In divorce cases, the primary purpose of awarding one party to pay another party maintenance is to provide the receiving party temporary financial support to give them time to become self-sufficient. During the support period, the receiving party is expected to finish school or complete other training so that they would have the skills necessary to get a job and support themselves. In Lorenz v. Lorenz, Supreme Court of New York, Appellate Division, was asked to the amount of time and amount of money is necessary to help enable the receiving party to become self-sufficient.

Defendant William Lorenz and Plaintiff Pamela Lorenz were married for 33 years. Pamela filed a petition for divorce. Both parties were 54 years of age. At the time of the divorce, Williams’s income was over $100,000, and Pamela’s income was $20,000.  William was in good health, but Pamela had back problems that affected her work as a hairdresser. The Supreme Court of New York, taking into account the couple’s standard of living prior to divorce, awarded Pamela $500 per week in maintenance from William until such time as Pamela can draw full Social Security benefits, apparently when she becomes 66. William appealed.

On appeal, William argued that the amount and duration of the maintenance payments he was ordered to pay to Pamela were excessive.  He argued that Pamela was perfectly able to be self-supporting.

In reviewing the testimony of both parties and joint tax returns submitted, the records showed that in 2006 William made over $100,000 while Pamela made around $20,000.  In addition, William was in good health, while Pamela suffered from both back issues and heart problems.  Both of those medical issues impacted Pamela’s ability to work and earn money as a self-employed hairdresser.  Furthermore, early in their marriage, while William was building a lucrative career, Pamela spent much of her time tending to the needs of their children and the family’s domestic needs.

The court found that even though the goal of maintenance is to provide temporary support while the recipient develops the skills and experience necessary to become self-sufficient, self-sufficiency is not always possible. Here, the lower court concluded that Pamela’s potential to become self-sufficient was very low. The Appellate Division agreed.

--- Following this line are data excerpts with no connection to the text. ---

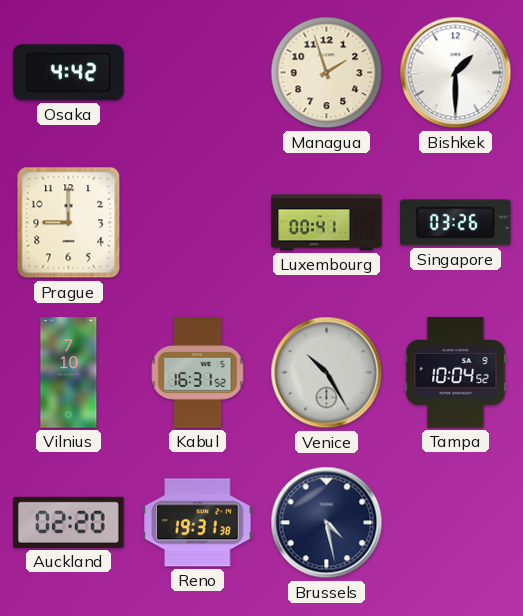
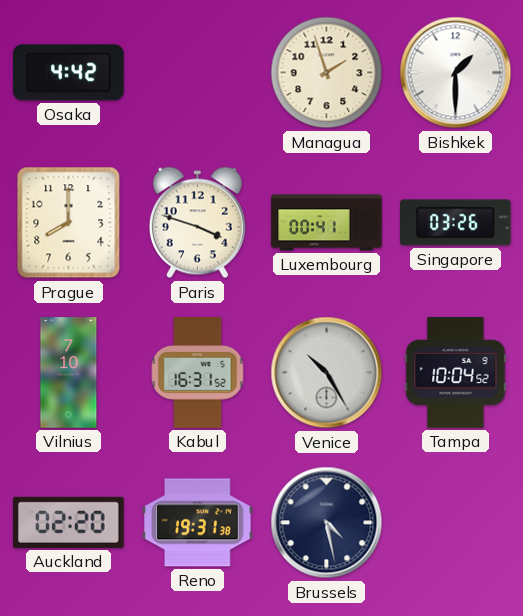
Prague: 9:00 -> 8:00
Paris: none -> 3:48
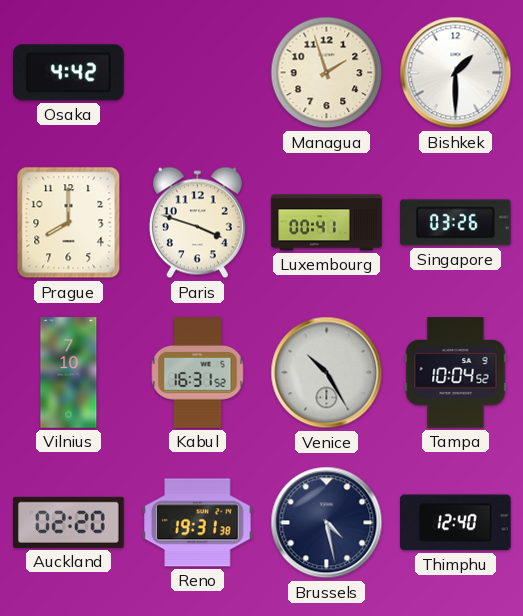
Thimphu: none -> 12:40
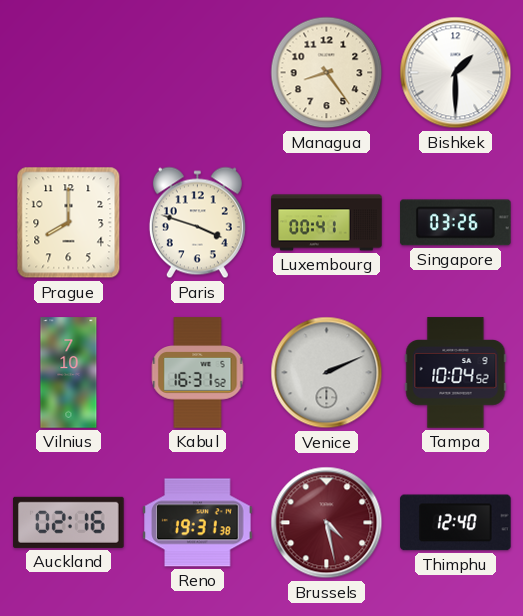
Osaka: 4:42 -> none
Managua: 1:57 -> 8:24
Venice: 10:25 -> 2:11
Auckland: 02:20 -> 02:16
Brussels dial: navy -> burgundy
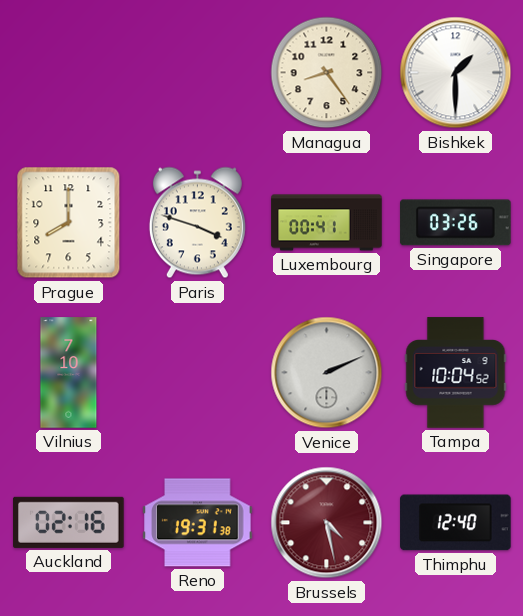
Kabul: 16:31 -> none
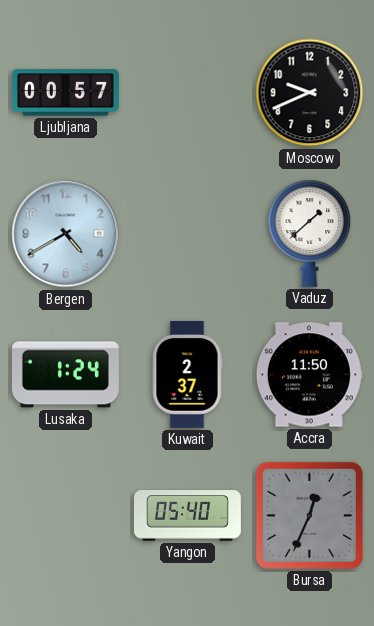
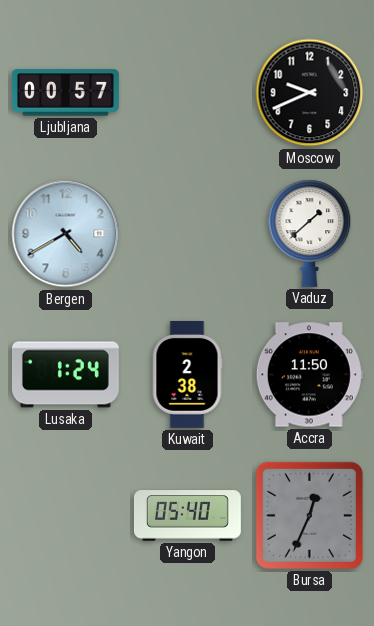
Kuwait: 2:37 -> 2:38
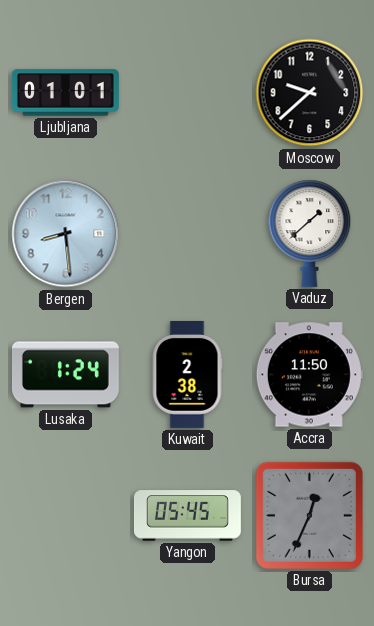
Ljubljana: 00:57 -> 01:01
Moscow: 9:41 -> 9:38
Bergen: 4:40 -> 8:29
Yangon: 05:40 -> 05:45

In concluding that $500 per week was an appropriate amount, the court looked at William’s income and found that amount of the maintenance award was within the defendant’s means . The Appellate Division noted that the Supreme Court did not require William to fully support Pamela. The court required that Pamela pay for her own health insurance and that she either purchase William’s half of the marital residence or find a new place to live. Accordingly, the Appellate Division concluded that  the amount set by the court of $500 per week was an abuse of discretion.

Thus, in determining the appropriate amount of maintenance, the court will consider the standard of living the couple had become accustomed to, the amount of income of the paying parting, the ability of the receiving party to become self-sufficient, and the amount of time that it would take for that party to become self-sufficient.